If necessary, this information shall be supplemented by an indication of the conditions which must be satisfied to guarantee the stated durability.
Indication of the date of minimum durability shall not be mandatory for cosmetic products with a minimum durability of more than 30 months. For such products, there shall be an indication of the period of time after opening for which the product is safe and can be used without any harm to the consumer. This information shall be indicated, except where the concept of durability after opening is not relevant, by the symbol shown in point 2 of Annex VII followed by the period (in months and/or years) (Regulation 1223/2009 EU; Chapter VI, Art 19)
- Precautions to be followed in the use of the cosmetic product
- Identifying batch number for the manufacture of the product
- Explanation of the function of the cosmetic product if its use is unclear
- Ingredients listed in descending order of the weight of each when added to the product; ingredients that are present in concentrations of less than 1% can be listed in any order after the main ingredients.

Exceptions are made for individual labeling for smaller items that allow for product information to appear as a notice on or nearby the container where the cosmetic product is displayed for sale.
The function, amount, precautions, and warnings must be translated into the language of the destination country. A full translation of all label elements is requested by Austria, Bulgaria, France, Poland, Portugal and Slovakia.

==== Allergens ====

On 26 July 2023, the EU Commission published Commission Regulation (EU) 2023/1545, which amends the cosmetic regulation 1223/2009 and added extra ingredients to the list of declarable allergens

===Restrictions for hazardous ingredients and animal testing===

Certain product ingredients are prohibited under Chapter IV of EC 1223/2009 based on their threat to human health. The Annexes are lists of chemical substances that are either banned or restricted for use in specific product types or to certain limits in the final product. These are as follows:

Annex II List of substances prohibited in cosmetic products

Annex III List of substances which cosmetics should not contain except subject to the restrictions laid down

Annex IV List of colorants allowed in cosmetic products

Annex V List of preservatives allowed in cosmetic products

Annex VI List of UV filter allowed in cosmetic products

Chapter V addresses the prohibition of animal testing with the final formulation of cosmetic products, before being placed on the market and when testing methods are other than the alternative methods that have been validated and adopted by the EU Community.
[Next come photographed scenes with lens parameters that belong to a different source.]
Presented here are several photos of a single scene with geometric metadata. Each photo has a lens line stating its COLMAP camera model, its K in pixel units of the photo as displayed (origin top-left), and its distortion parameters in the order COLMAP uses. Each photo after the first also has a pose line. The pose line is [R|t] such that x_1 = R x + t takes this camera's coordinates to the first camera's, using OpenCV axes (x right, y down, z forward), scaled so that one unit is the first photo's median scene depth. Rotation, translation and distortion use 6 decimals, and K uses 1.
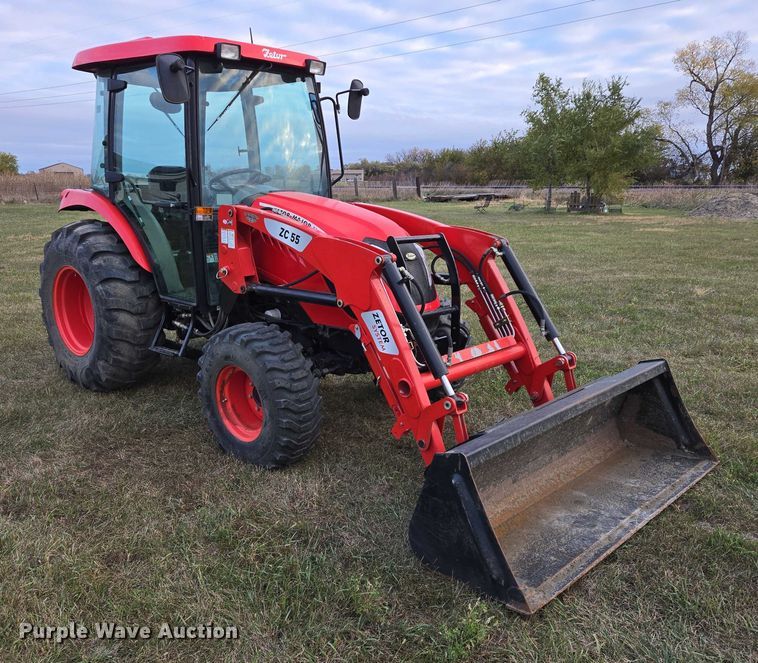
lens RADIAL K [[669.9, 0, 338.3], [0, 669.9, 343.2], [0, 0, 1]] dist [0.057223, -0.026473]
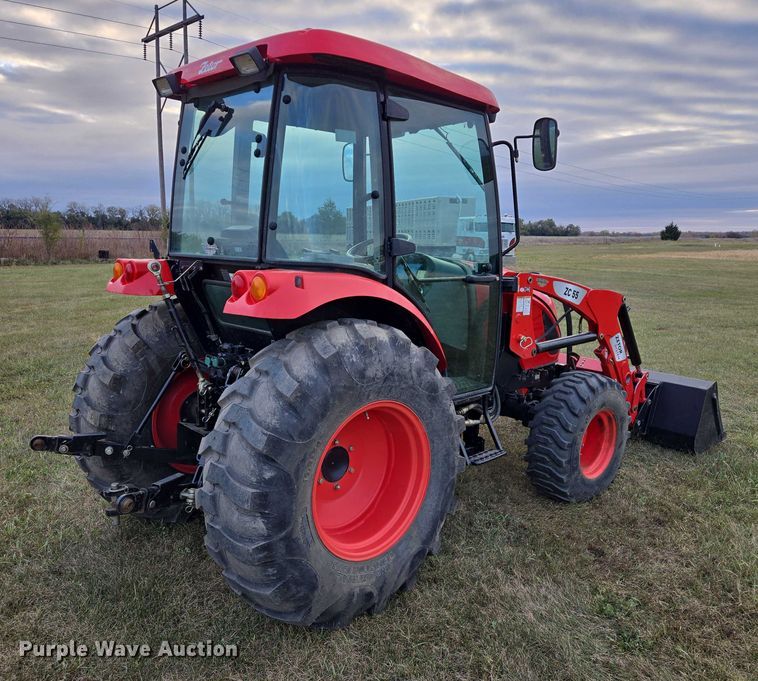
lens RADIAL K [[661.1, 0, 385.7], [0, 661.1, 334.5], [0, 0, 1]] dist [0.066927, -0.074596]
pose [[0.024260, -0.147417, 0.988777, -1.132651], [0.222044, 0.965157, 0.138448, -0.294602], [-0.974735, 0.216193, 0.056148, 1.150676]]
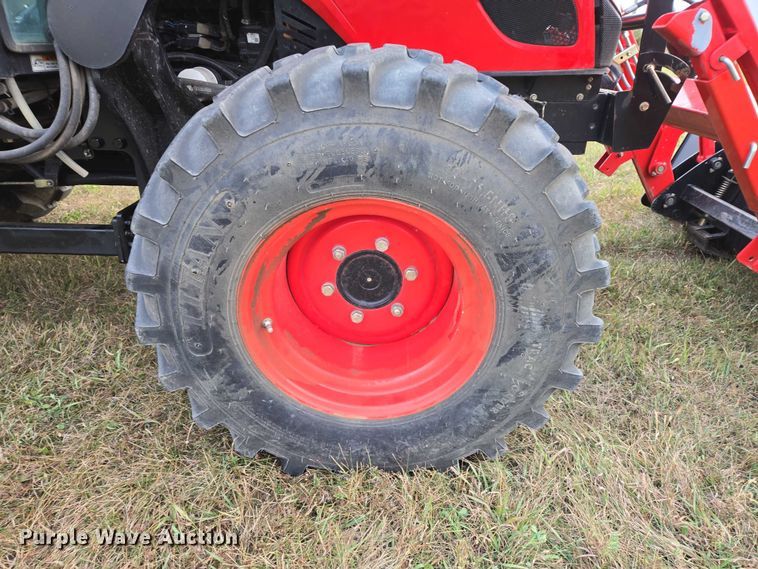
lens RADIAL K [[500.5, 0, 377.7], [0, 500.5, 280.4], [0, 0, 1]] dist [0.073616, -0.060358]
pose [[0.720481, -0.279364, 0.634715, -0.266492], [0.159863, 0.957524, 0.239981, 0.015442], [-0.674797, -0.071434, 0.734538, 0.763427]]
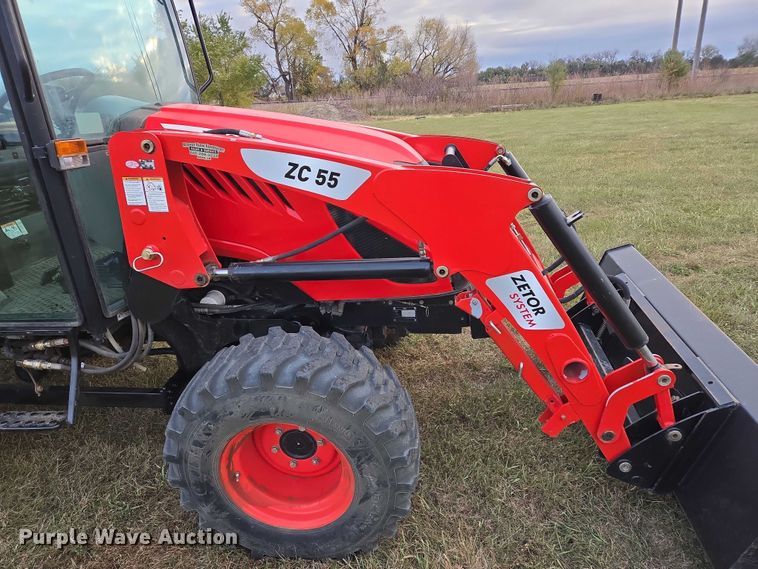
lens RADIAL K [[500.5, 0, 376.0], [0, 500.5, 284.1], [0, 0, 1]] dist [0.073616, -0.060358]
pose [[0.776820, -0.260288, 0.573412, -0.272685], [0.196365, 0.965300, 0.172155, -0.121026], [-0.598324, -0.021135, 0.800975, 0.563245]]
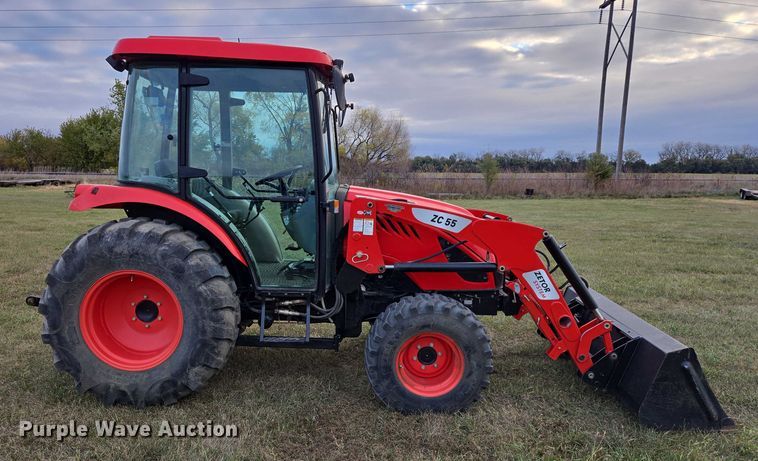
lens RADIAL K [[559.1, 0, 340.4], [0, 559.1, 253.8], [0, 0, 1]] dist [0.068629, -0.039613]
pose [[0.731628, -0.090239, 0.675705, -0.837876], [0.148471, 0.988499, -0.028746, -0.089008], [-0.665340, 0.121354, 0.736611, 0.332698]]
==Evolution and legal implications==
As a regulation, EC No 1233/2009 supersedes previous Directives that applied to cosmetic manufacturers throughout the European Union. As of 30 November 2009, all Member States are required to adhere to the guidelines for compliance to this regulation. Regulations carry more legal weight than Directives, which generally provide guidance in good practices that should be followed by individual Member States.

In the event of non-compliance, the relevant competent authority will inform the competent authority of the responsible person’s Member State. When there are grounds for concern or certainty exists that the cosmetic product presents a serious risk to human health, the authority will take steps toward instituting appropriate provisional measures to withdraw, recall or restrict the availability of the non-complying product.